Jesse (the lead guitarist of the band I manage, Shedu) has loaned me a few PS4 games to get me by while I wait for Watch Dogs and Destiny to come out. The first is Assasins Creed 4, and the other is inFamous: Second Son. I opted to go with the Seattle based game first.
Been playing it off and on for a few weeks and was initially enjoying it. The controlls took a little too long to get used to, but I liked the over all feel of the game. I thought it was odd that I was busting drug dealers as freaquently as I was, but that will become clear in a moment. I went through and compleated *everything* in Seattle. All sections cleared 100%, all skill shards collected. Boots to asses for days. I was starting to get bored, the gameplay never really seemed to change. I finally get onto (what I am assuming is) the Aurora Bridge and it alludes to the fact that I want to go this way, but I have to complete a mission. I look at the map, and the onlything that shows up now are quick travel points and a star indicating where I started the game at. I check online and realize that that star is the start of a fucking mission, and not where I started the game at.

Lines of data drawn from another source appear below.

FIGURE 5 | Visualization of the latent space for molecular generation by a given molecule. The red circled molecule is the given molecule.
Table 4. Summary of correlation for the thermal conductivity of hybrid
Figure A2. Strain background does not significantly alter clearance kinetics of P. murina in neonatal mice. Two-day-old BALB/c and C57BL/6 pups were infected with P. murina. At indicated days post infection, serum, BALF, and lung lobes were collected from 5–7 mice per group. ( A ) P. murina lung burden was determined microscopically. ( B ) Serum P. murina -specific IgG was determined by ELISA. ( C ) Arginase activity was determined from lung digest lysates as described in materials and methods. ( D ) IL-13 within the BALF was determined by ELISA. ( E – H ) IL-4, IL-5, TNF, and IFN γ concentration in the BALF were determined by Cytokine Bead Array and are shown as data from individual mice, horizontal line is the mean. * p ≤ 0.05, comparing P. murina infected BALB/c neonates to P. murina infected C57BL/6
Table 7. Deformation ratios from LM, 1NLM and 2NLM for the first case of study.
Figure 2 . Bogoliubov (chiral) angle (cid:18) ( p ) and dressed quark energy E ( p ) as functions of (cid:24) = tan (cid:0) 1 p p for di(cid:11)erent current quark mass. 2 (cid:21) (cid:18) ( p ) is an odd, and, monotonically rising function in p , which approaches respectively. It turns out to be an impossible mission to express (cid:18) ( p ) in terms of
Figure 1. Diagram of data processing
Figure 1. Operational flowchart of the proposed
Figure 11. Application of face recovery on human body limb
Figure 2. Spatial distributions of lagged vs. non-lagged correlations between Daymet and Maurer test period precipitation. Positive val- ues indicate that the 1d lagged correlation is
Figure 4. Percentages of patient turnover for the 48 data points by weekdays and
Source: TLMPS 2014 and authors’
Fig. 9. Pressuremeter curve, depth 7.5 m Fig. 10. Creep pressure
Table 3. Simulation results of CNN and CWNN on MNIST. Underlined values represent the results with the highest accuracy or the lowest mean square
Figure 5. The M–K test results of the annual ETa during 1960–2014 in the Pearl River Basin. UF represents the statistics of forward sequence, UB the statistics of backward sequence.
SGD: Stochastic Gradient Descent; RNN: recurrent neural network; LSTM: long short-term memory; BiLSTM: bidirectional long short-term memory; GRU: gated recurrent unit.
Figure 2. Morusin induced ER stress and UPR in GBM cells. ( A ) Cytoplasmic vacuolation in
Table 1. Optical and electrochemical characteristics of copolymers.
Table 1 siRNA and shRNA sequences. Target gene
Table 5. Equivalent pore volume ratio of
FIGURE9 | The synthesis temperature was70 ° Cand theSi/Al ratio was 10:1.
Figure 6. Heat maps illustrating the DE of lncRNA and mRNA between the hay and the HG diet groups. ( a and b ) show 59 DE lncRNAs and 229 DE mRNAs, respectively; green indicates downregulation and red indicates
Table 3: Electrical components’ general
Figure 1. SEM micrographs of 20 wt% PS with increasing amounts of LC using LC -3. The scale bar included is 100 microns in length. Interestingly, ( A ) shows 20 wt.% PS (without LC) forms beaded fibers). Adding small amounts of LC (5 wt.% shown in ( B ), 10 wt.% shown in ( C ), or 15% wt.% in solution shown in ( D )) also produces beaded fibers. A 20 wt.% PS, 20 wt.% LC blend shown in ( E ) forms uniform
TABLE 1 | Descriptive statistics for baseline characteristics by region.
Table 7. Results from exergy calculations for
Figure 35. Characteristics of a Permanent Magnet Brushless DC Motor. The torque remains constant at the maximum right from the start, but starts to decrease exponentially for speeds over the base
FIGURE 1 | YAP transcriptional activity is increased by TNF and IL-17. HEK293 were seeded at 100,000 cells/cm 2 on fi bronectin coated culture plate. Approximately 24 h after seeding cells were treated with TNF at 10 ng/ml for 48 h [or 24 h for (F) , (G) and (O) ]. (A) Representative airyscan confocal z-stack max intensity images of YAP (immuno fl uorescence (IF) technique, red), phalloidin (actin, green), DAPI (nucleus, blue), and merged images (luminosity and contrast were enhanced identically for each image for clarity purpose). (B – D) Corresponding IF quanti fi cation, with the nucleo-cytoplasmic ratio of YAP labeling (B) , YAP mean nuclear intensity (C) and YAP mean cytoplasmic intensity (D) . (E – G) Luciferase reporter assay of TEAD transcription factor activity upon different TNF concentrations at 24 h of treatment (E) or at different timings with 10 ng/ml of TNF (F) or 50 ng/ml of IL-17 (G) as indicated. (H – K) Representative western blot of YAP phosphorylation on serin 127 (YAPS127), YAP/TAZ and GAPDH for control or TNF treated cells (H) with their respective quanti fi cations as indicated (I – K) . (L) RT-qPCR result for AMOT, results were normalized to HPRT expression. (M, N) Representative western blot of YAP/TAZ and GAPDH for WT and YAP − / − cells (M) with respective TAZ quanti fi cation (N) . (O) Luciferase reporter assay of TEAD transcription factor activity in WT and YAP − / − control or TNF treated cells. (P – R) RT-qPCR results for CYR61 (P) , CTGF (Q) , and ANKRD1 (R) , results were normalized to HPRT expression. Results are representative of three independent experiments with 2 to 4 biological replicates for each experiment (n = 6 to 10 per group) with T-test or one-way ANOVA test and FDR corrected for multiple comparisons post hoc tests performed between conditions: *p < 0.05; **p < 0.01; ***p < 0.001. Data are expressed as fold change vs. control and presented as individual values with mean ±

I am now merrily ripping through missions that seem *very* easy, and I assume that it feels that way because I have removed all sources of potential complication already. No fucking DUP in my town, thank you very much. I am now looking forward to playing more of this game again. I have to admit though that I feel a little stupid. I got a chance to meet and talk shop with the head of QA for SuckerPunch at Clever Dunnes the night the code went gold and they were prepping to ship. I bought him a congratulatory drink and had a pleasent time exchanging gaming QA war stories. I really can’t wait to bump into him again t let him know how epicly dumb I was with his baby. Should be a good night 🙂
Now I am off to bed. This following week is going to be very fun. I feel I should warn you all though, I have decided to pick up a PS4 camera so I can live stream my playing sessions of Watch Dogs. Beer, cursing, and dick and fart jokes will probably reach toxic levels. I’ll post pertinant info later for folks that want to help me on my path to internet mediocrity.